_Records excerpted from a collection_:

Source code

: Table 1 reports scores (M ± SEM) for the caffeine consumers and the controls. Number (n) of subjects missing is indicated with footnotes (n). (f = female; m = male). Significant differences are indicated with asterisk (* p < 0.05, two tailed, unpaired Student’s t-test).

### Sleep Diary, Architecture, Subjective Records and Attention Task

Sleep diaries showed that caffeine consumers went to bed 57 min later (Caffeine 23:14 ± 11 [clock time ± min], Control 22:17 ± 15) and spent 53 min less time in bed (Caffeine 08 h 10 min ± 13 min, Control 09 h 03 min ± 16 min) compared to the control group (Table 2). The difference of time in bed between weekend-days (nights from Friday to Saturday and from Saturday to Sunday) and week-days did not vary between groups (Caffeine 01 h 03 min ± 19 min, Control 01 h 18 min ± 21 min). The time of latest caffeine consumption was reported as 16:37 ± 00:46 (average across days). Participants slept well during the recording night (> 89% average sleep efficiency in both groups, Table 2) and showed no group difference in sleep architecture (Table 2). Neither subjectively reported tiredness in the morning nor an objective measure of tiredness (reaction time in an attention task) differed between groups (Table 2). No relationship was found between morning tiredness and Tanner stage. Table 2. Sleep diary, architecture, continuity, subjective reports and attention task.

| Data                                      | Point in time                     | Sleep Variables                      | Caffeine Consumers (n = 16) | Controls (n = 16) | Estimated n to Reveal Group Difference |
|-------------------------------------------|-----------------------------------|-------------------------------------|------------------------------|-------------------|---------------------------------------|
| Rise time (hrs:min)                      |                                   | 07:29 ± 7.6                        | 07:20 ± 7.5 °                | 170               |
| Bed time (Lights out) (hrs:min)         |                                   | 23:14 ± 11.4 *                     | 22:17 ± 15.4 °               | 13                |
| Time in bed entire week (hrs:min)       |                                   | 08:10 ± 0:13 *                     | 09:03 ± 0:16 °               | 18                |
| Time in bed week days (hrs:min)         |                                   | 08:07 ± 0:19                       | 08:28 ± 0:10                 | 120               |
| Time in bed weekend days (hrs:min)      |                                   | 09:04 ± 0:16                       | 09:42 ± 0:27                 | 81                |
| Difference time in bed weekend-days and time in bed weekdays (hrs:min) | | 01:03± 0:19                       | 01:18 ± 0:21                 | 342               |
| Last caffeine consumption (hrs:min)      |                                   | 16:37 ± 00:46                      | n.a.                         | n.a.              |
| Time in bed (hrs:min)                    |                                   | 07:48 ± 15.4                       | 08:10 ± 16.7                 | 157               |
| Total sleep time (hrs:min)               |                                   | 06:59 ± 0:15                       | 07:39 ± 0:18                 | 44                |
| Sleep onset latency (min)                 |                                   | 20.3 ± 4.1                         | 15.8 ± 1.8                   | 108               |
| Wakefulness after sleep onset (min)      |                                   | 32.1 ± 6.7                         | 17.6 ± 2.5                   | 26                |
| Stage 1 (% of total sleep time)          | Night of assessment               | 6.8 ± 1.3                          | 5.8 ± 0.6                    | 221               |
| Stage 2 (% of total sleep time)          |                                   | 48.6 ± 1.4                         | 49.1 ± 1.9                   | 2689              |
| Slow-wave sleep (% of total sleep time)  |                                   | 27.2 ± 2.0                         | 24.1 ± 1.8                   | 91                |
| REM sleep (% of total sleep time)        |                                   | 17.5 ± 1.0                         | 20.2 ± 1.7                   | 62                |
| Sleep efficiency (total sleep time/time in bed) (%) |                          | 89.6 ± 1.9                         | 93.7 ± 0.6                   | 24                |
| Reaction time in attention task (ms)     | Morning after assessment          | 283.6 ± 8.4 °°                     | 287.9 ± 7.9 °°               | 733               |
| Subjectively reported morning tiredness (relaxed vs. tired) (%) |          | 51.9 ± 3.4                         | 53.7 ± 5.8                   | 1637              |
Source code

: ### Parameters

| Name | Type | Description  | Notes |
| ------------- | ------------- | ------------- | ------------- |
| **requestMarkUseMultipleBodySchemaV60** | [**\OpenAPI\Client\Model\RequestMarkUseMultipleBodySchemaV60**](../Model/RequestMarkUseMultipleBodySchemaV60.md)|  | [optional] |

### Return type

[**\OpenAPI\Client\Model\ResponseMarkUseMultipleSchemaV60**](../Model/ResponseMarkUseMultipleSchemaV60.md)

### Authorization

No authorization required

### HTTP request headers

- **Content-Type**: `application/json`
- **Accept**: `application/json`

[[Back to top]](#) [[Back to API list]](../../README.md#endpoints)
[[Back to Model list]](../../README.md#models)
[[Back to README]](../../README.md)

_ASSIGNMENT_: In full and verbatim, repeat the records given above.

_RESULT_:
Source code

: Table 1 reports scores (M ± SEM) for the caffeine consumers and the controls. Number (n) of subjects missing is indicated with footnotes (n). (f = female; m = male). Significant differences are indicated with asterisk (* p < 0.05, two tailed, unpaired Student’s t-test).

### Sleep Diary, Architecture, Subjective Records and Attention Task

Sleep diaries showed that caffeine consumers went to bed 57 min later (Caffeine 23:14 ± 11 [clock time ± min], Control 22:17 ± 15) and spent 53 min less time in bed (Caffeine 08 h 10 min ± 13 min, Control 09 h 03 min ± 16 min) compared to the control group (Table 2). The difference of time in bed between weekend-days (nights from Friday to Saturday and from Saturday to Sunday) and week-days did not vary between groups (Caffeine 01 h 03 min ± 19 min, Control 01 h 18 min ± 21 min). The time of latest caffeine consumption was reported as 16:37 ± 00:46 (average across days). Participants slept well during the recording night (> 89% average sleep efficiency in both groups, Table 2) and showed no group difference in sleep architecture (Table 2). Neither subjectively reported tiredness in the morning nor an objective measure of tiredness (reaction time in an attention task) differed between groups (Table 2). No relationship was found between morning tiredness and Tanner stage. Table 2. Sleep diary, architecture, continuity, subjective reports and attention task.

| Data                                      | Point in time                     | Sleep Variables                      | Caffeine Consumers (n = 16) | Controls (n = 16) | Estimated n to Reveal Group Difference |
|-------------------------------------------|-----------------------------------|-------------------------------------|------------------------------|-------------------|---------------------------------------|
| Rise time (hrs:min)                      |                                   | 07:29 ± 7.6                        | 07:20 ± 7.5 °                | 170               |
| Bed time (Lights out) (hrs:min)         |                                   | 23:14 ± 11.4 *                     | 22:17 ± 15.4 °               | 13                |
| Time in bed entire week (hrs:min)       |                                   | 08:10 ± 0:13 *                     | 09:03 ± 0:16 °               | 18                |
| Time in bed week days (hrs:min)         |                                   | 08:07 ± 0:19                       | 08:28 ± 0:10                 | 120               |
| Time in bed weekend days (hrs:min)      |                                   | 09:04 ± 0:16                       | 09:42 ± 0:27                 | 81                |
| Difference time in bed weekend-days and time in bed weekdays (hrs:min) | | 01:03± 0:19                       | 01:18 ± 0:21                 | 342               |
| Last caffeine consumption (hrs:min)      |                                   | 16:37 ± 00:46                      | n.a.                         | n.a.              |
| Time in bed (hrs:min)                    |                                   | 07:48 ± 15.4                       | 08:10 ± 16.7                 | 157               |
| Total sleep time (hrs:min)               |                                   | 06:59 ± 0:15                       | 07:39 ± 0:18                 | 44                |
| Sleep onset latency (min)                 |                                   | 20.3 ± 4.1                         | 15.8 ± 1.8                   | 108               |
| Wakefulness after sleep onset (min)      |                                   | 32.1 ± 6.7                         | 17.6 ± 2.5                   | 26                |
| Stage 1 (% of total sleep time)          | Night of assessment               | 6.8 ± 1.3                          | 5.8 ± 0.6                    | 221               |
| Stage 2 (% of total sleep time)          |                                   | 48.6 ± 1.4                         | 49.1 ± 1.9                   | 2689              |
| Slow-wave sleep (% of total sleep time)  |                                   | 27.2 ± 2.0                         | 24.1 ± 1.8                   | 91                |
| REM sleep (% of total sleep time)        |                                   | 17.5 ± 1.0                         | 20.2 ± 1.7                   | 62                |
| Sleep efficiency (total sleep time/time in bed) (%) |                          | 89.6 ± 1.9                         | 93.7 ± 0.6                   | 24                |
| Reaction time in attention task (ms)     | Morning after assessment          | 283.6 ± 8.4 °°                     | 287.9 ± 7.9 °°               | 733               |
| Subjectively reported morning tiredness (relaxed vs. tired) (%) |          | 51.9 ± 3.4                         | 53.7 ± 5.8                   | 1637              |
Source code

: ### Parameters

| Name | Type | Description  | Notes |
| ------------- | ------------- | ------------- | ------------- |
| **requestMarkUseMultipleBodySchemaV60** | [**\OpenAPI\Client\Model\RequestMarkUseMultipleBodySchemaV60**](../Model/RequestMarkUseMultipleBodySchemaV60.md)|  | [optional] |

### Return type

[**\OpenAPI\Client\Model\ResponseMarkUseMultipleSchemaV60**](../Model/ResponseMarkUseMultipleSchemaV60.md)

### Authorization

No authorization required

### HTTP request headers

- **Content-Type**: `application/json`
- **Accept**: `application/json`

[[Back to top]](#) [[Back to API list]](../../README.md#endpoints)
[[Back to Model list]](../../README.md#models)
[[Back to README]](../../README.md)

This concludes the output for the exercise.